Publié le par antoiniste

* Jeton    Pierre Debouxhtay explique à quel moment le jeton a été introduit pour la constultation :
    A l'automne 1900, les Antoine achète la maison à gauche du café, dans la rue des Tomballes, pour recevoir les malades. Et le 25 décembre, on inaugure la salle du guérisseur. Une gardienne fait entrée les souffrants un à un selon le jeton en zinc qui leur a été remis en entrant.
   "Nous sommes arrivés chez Antoine vers 9 1/2 heures du matin. Un nombre considérable de personnes se trouvait déjà dans l'antichambre. Celle-ci est une vaste pièce, récemment construite, dont les murailles sont décorées du portrait du curé d'Ars, du portrait d'un vieux Monsieur [peut-être Allan Kardec pour Pierre Debouxhtay] et d'une peinture de Carolus Leclercq, représentant le Christ imposant les mains à un enfant tenu par sa mère. Par places aussi des recommandations imprimées invitant le public au recueillement, à la compassion et à la propreté, indiquant les heures auxquelles on peut être reçu. Des tableaux de la Ligue contre l'Alcoolisme complètent cette décoration.
    "Le cabinet où se trouve Antoine est séparé de cette antichambre par une porte vitrée. Au moment de notre arrivé, Antoine est en train d'examiner et de traiter un enfant tenu sur les genoux de sa mère". (Pierre Debouxhtay, p.78-79, déposition des médecins G.Corin et Lenger, le 19 décembre 1900).

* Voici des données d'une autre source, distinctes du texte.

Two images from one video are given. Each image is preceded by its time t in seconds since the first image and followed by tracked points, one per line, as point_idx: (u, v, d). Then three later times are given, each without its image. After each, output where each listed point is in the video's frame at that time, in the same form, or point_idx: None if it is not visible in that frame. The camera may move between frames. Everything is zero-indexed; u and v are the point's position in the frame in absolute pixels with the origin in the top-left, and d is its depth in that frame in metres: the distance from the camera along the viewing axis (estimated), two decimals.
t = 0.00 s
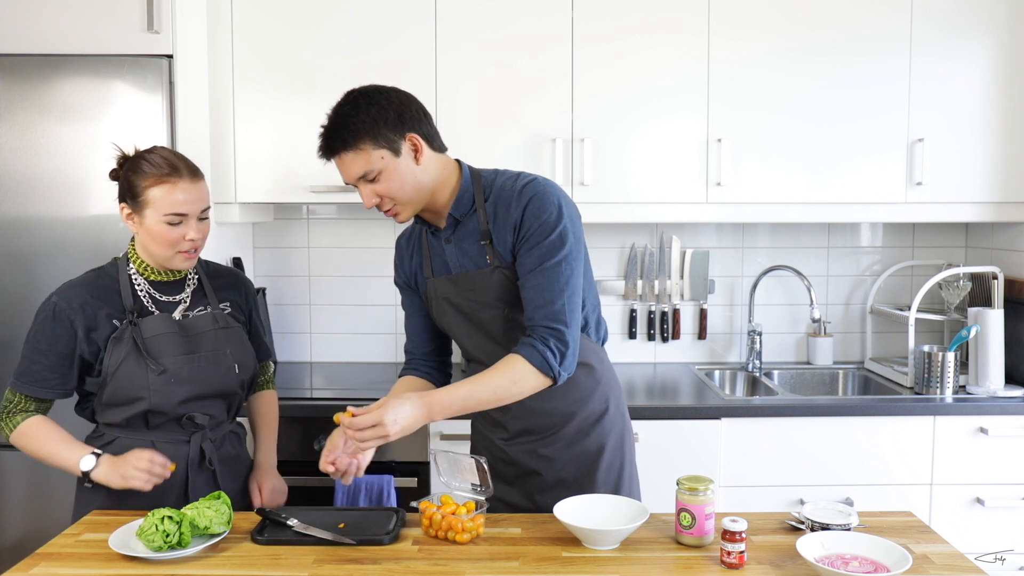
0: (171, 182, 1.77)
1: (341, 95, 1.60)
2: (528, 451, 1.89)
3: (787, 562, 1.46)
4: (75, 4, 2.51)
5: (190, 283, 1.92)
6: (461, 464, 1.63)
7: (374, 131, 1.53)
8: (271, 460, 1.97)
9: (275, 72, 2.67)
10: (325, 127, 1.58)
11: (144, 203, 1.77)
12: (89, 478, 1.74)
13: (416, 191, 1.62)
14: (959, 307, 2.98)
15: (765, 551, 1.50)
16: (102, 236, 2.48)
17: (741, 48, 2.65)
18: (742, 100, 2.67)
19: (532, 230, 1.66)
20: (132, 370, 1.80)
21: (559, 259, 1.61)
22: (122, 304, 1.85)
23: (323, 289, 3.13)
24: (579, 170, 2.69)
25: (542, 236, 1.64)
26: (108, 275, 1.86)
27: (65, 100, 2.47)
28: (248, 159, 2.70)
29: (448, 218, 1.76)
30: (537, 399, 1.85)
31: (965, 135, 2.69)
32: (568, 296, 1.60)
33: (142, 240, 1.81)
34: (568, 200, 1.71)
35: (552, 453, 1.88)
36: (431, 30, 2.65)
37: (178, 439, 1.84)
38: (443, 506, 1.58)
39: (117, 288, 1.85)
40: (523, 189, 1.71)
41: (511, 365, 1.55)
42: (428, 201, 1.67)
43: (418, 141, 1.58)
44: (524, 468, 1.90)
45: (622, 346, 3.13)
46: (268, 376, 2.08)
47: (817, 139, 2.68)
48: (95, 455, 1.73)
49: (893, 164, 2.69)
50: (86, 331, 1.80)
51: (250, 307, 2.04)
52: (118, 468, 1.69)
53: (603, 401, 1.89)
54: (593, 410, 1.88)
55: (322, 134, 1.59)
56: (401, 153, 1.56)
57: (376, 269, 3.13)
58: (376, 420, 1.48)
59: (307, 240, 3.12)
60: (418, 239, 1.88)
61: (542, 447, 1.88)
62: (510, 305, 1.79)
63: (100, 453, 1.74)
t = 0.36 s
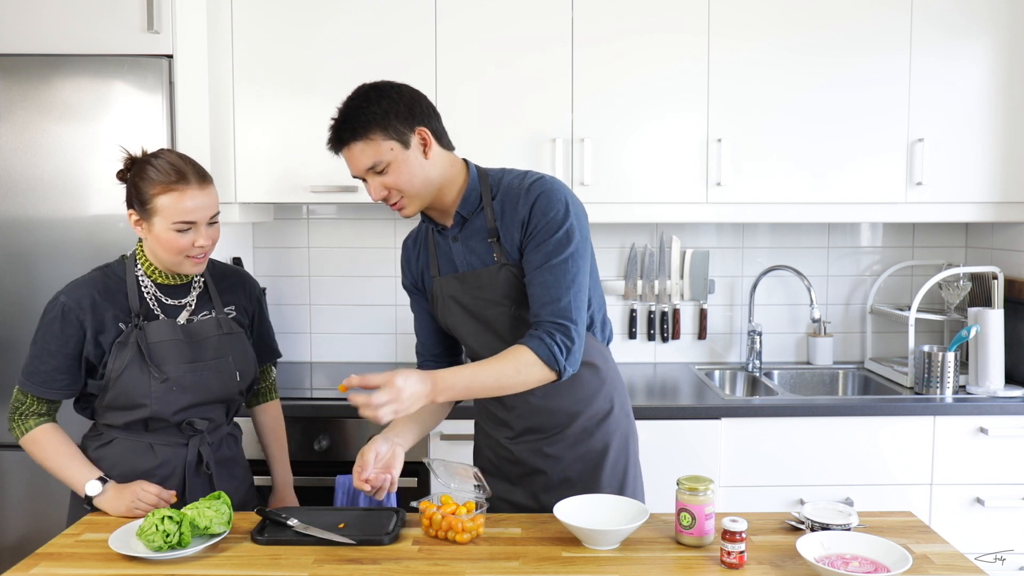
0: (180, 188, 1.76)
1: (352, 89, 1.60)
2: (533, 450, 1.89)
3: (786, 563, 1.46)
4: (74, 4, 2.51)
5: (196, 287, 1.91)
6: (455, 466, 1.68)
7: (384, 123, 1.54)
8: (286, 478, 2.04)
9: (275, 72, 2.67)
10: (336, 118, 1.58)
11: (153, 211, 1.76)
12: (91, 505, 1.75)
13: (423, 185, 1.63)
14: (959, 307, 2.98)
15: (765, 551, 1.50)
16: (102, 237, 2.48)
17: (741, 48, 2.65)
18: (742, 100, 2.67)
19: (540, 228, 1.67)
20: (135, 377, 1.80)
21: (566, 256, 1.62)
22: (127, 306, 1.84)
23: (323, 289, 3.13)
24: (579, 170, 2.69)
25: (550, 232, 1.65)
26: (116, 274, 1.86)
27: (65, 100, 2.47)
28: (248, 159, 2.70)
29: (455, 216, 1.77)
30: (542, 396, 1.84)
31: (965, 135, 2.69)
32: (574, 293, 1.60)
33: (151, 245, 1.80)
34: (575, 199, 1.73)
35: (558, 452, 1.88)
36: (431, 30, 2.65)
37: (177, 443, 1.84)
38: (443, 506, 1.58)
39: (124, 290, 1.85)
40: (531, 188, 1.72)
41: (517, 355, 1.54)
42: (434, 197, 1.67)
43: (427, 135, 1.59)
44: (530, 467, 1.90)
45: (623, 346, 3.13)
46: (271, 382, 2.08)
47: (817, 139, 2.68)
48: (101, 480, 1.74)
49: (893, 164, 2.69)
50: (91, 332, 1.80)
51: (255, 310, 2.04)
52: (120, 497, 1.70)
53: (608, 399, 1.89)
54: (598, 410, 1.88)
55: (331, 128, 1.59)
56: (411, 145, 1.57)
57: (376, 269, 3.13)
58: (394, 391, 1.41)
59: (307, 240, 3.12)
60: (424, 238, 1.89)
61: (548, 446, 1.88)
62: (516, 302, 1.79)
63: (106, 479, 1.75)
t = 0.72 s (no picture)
0: (186, 189, 1.76)
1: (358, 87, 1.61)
2: (534, 449, 1.89)
3: (786, 563, 1.46)
4: (74, 4, 2.51)
5: (200, 287, 1.91)
6: (459, 463, 1.65)
7: (389, 121, 1.54)
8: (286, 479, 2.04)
9: (275, 72, 2.67)
10: (342, 116, 1.58)
11: (158, 210, 1.76)
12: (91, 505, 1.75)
13: (427, 183, 1.63)
14: (959, 307, 2.98)
15: (765, 551, 1.50)
16: (102, 236, 2.48)
17: (741, 47, 2.65)
18: (742, 100, 2.67)
19: (543, 228, 1.68)
20: (137, 377, 1.81)
21: (569, 257, 1.62)
22: (131, 305, 1.84)
23: (324, 289, 3.13)
24: (579, 170, 2.68)
25: (553, 232, 1.66)
26: (121, 273, 1.86)
27: (65, 100, 2.47)
28: (248, 159, 2.70)
29: (458, 215, 1.77)
30: (543, 395, 1.84)
31: (965, 135, 2.69)
32: (576, 293, 1.61)
33: (156, 244, 1.81)
34: (579, 199, 1.73)
35: (558, 451, 1.88)
36: (431, 30, 2.65)
37: (178, 444, 1.84)
38: (443, 506, 1.58)
39: (128, 289, 1.85)
40: (535, 188, 1.72)
41: (517, 351, 1.56)
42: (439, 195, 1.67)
43: (433, 134, 1.59)
44: (530, 466, 1.90)
45: (623, 346, 3.13)
46: (274, 387, 2.08)
47: (817, 139, 2.68)
48: (101, 480, 1.74)
49: (893, 164, 2.69)
50: (94, 331, 1.80)
51: (259, 311, 2.03)
52: (119, 498, 1.70)
53: (609, 399, 1.90)
54: (599, 409, 1.88)
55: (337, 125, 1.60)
56: (416, 144, 1.58)
57: (376, 269, 3.13)
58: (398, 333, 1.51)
59: (307, 240, 3.12)
60: (427, 237, 1.89)
61: (548, 445, 1.87)
62: (518, 302, 1.79)
63: (106, 480, 1.76)
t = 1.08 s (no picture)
0: (185, 189, 1.76)
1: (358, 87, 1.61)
2: (533, 448, 1.89)
3: (786, 562, 1.46)
4: (74, 4, 2.51)
5: (197, 288, 1.91)
6: (457, 467, 1.68)
7: (391, 122, 1.55)
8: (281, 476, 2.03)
9: (275, 73, 2.67)
10: (343, 115, 1.59)
11: (155, 211, 1.76)
12: (90, 504, 1.75)
13: (429, 183, 1.63)
14: (959, 307, 2.98)
15: (765, 551, 1.50)
16: (101, 236, 2.48)
17: (741, 47, 2.65)
18: (742, 100, 2.67)
19: (543, 229, 1.68)
20: (134, 377, 1.80)
21: (570, 258, 1.62)
22: (128, 305, 1.84)
23: (324, 289, 3.13)
24: (579, 170, 2.68)
25: (553, 233, 1.66)
26: (117, 273, 1.86)
27: (65, 100, 2.47)
28: (248, 159, 2.70)
29: (459, 215, 1.77)
30: (541, 394, 1.84)
31: (965, 136, 2.69)
32: (576, 295, 1.61)
33: (153, 245, 1.81)
34: (579, 200, 1.73)
35: (558, 450, 1.88)
36: (431, 30, 2.65)
37: (175, 445, 1.84)
38: (443, 506, 1.58)
39: (125, 289, 1.85)
40: (535, 189, 1.72)
41: (517, 352, 1.56)
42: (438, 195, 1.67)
43: (434, 134, 1.60)
44: (530, 465, 1.90)
45: (622, 346, 3.13)
46: (272, 388, 2.08)
47: (817, 139, 2.68)
48: (101, 481, 1.74)
49: (893, 164, 2.69)
50: (91, 331, 1.80)
51: (256, 312, 2.03)
52: (119, 498, 1.70)
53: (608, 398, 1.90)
54: (598, 408, 1.88)
55: (338, 125, 1.60)
56: (416, 144, 1.58)
57: (376, 269, 3.13)
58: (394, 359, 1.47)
59: (308, 240, 3.12)
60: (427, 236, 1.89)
61: (548, 443, 1.87)
62: (518, 302, 1.78)
63: (105, 480, 1.76)
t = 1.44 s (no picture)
0: (181, 189, 1.76)
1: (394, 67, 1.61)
2: (526, 447, 1.88)
3: (786, 563, 1.46)
4: (74, 4, 2.51)
5: (195, 287, 1.91)
6: (460, 465, 1.65)
7: (429, 108, 1.55)
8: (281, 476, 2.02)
9: (276, 73, 2.67)
10: (376, 95, 1.58)
11: (154, 209, 1.76)
12: (90, 504, 1.75)
13: (455, 172, 1.65)
14: (959, 307, 2.98)
15: (765, 551, 1.50)
16: (102, 236, 2.48)
17: (741, 47, 2.65)
18: (741, 100, 2.67)
19: (564, 229, 1.70)
20: (132, 377, 1.80)
21: (590, 262, 1.66)
22: (126, 305, 1.84)
23: (323, 289, 3.13)
24: (579, 170, 2.68)
25: (571, 236, 1.69)
26: (115, 273, 1.86)
27: (65, 100, 2.47)
28: (248, 159, 2.70)
29: (476, 204, 1.78)
30: (537, 392, 1.84)
31: (965, 136, 2.69)
32: (596, 299, 1.66)
33: (150, 242, 1.80)
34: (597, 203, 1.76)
35: (550, 451, 1.87)
36: (431, 30, 2.65)
37: (174, 444, 1.84)
38: (443, 506, 1.58)
39: (122, 288, 1.85)
40: (557, 188, 1.74)
41: (534, 355, 1.61)
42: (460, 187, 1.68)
43: (467, 124, 1.62)
44: (521, 465, 1.89)
45: (622, 346, 3.13)
46: (270, 387, 2.08)
47: (817, 139, 2.68)
48: (101, 481, 1.74)
49: (893, 164, 2.69)
50: (89, 331, 1.80)
51: (254, 310, 2.03)
52: (119, 498, 1.70)
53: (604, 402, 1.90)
54: (592, 410, 1.88)
55: (370, 102, 1.58)
56: (449, 133, 1.59)
57: (375, 269, 3.13)
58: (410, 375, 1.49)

    Un article du Grand écho du Nord de la France raconte comment cela se produit dans le temple d'Hellemmes :
    De nombreuses personnes restent. Je reste. On appelle alors un numéro, toutes les deux minutes, et quelqu'un part. Je retrouve mon jeton : 46.
    C'est sans doute pour la consultation : J'attendrai.
    Mon tour venu, on m'introduit dans une petite pièce. Je reconnais un des adeptes si recueillis du premier rang.

    Un article dans le journal L'OEuvre raconte comment se passe au premier temple de Paris :
    De temps en temps, la porte de la chapelle s'ouvre, et la sœur qui m'a introduite appelle d'une voix assourdie un numéro. Aussitôt, la personne munie du jeton correspondant au numéro se lève, remet le jeton à la sœur, et disparaît.
    Voici la petite porte qui s'ouvre. Une sœur très âgée et toute petite me fait signe d'entrer ; je me trouve avec elle dans une pièce minuscule où se voit un unique escabeau.